Set of tasks:
1. Output the passage of the BAGLE overview starting at "Updated 6 December" and ending at "and astrometric datasets.".
2. Using the BAGLE overview, decide whether each statement agrees with it, answering yes or no and quoting the deciding words: (a) BAGLE is available as a Python package. (b) BAGLE offers only static orbital motion parameterizations. (c) BAGLE resolves degeneracies by analyzing light curves alone.
3. Extend the overview of Bayesian analysis of gravitational lensing events past its final sentence.

Document segment:
▬▬▬

Bayesian Analysis of Gravitational Lensing (BAGLE)

Updated 6 December 2025

BAGLE is a Bayesian framework and Python package for modeling microlensing events with binary lenses and sources, enabling precise parameter recovery from photometric and astrometric datasets.
It incorporates comprehensive modeling techniques including PSBL, BSPL, and BSBL scenarios along with static, linear, and full Keplerian orbital motion parameterizations.
The framework resolves common microlensing degeneracies by jointly analyzing light curves and centroid shifts, which is essential for next-generation surveys like Rubin and Roman.

Bayesian Analysis of Gravitational Lensing Events (BAGLE) refers both to a suite of mathematical and computational frameworks for inferring parameters of gravitational microlensing events with binary (and higher-multiplicity) lenses and/or sources, and to the specific Python package "BAGLE," which implements these methods for contemporary photometric and astrometric datasets (Bhadra et al., 3 Dec 2025). Within microlensing, Bayesian inference plays a central role in navigating highly-degenerate, nonlinear parameter spaces to recover physical properties (such as lens masses, orbital elements, and distances) from photometric and astrometric time series, especially in the presence of binary orbital motion or multiple source trajectories.

▬▬▬

Collected material:

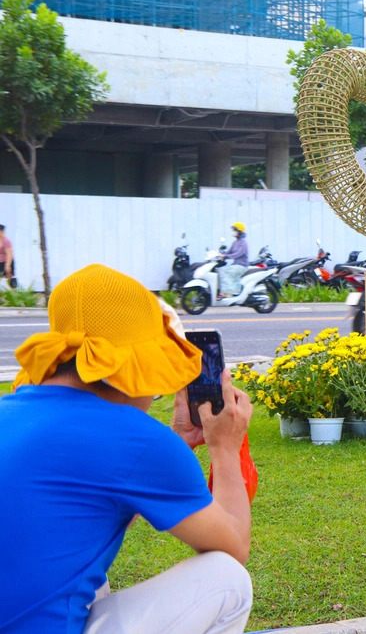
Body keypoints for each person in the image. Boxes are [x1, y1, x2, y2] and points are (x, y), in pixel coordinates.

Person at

▬▬▬

Outputs for the tasks:
1.
Updated 6 December 2025

BAGLE is a Bayesian framework and Python package for modeling microlensing events with binary lenses and sources, enabling precise parameter recovery from photometric and astrometric datasets.

2.
(a) Yes: "BAGLE is a Bayesian framework and Python package"
(b) No: "static, linear, and full Keplerian orbital motion parameterizations"
(c) No: "by jointly analyzing light curves and centroid shifts"

3.
1. Binary Lens and Source Formalism in BAGLE

The BAGLE framework introduces a comprehensive machinery for the modeling of binary-source point-lens (BSPL), point-source binary-lens (PSBL), and binary-source binary-lens (BSBL) microlensing events. In the standard PSBL scenario, the lens equation in complex notation is

$w = z - m_1/(z^* - z_1^*) - m_2/(z^* - z_2^*)$

with $m_1+m_2=1$ and image/source positions expressed in angular units (typically mas). The total magnification is given by summing over all image positions $z_i$ via the Jacobian determinant $A(w)=\sum_{i} |\det J(z_i)|^{-1}$ . For binary sources, independent sky trajectories $X_p(t)$ and $X_s(t)$ are projected through the lens, and their corresponding magnifications are flux-averaged in the observed light curve. For fully general BSBL events, the two sources are simultaneously lensed by the two (or more) masses, producing up to ten images in the static case (Bhadra et al., 3 Dec 2025).

2. Model Parameterization and Orbital Motion

BAGLE models extend beyond static lens and source configurations by incorporating three kinematic/kinematic parameterizations of orbital motion:

Static binary: Fixed relative separation and orientation throughout the event.
Linear or accelerated motion: Approximates the orbital evolution as a linear (constant $d\mathbf{s}/dt$ ) or quadratic (constant $d^2\mathbf{s}/dt^2$ ) perturbation, suitable for cases with $P \gg t_E$ .
Full Keplerian orbits: Incorporates the complete set of orbital parameters (semi-major axis, eccentricity, inclination, argument of periastron, longitude of ascending node, mean anomaly at epoch) for either lens or source. The relative positions at any time $t$ are computed by solving Kepler’s equation to high precision; projected separations are calculated using the Thiele–Innes formulation (Bhadra et al., 3 Dec 2025).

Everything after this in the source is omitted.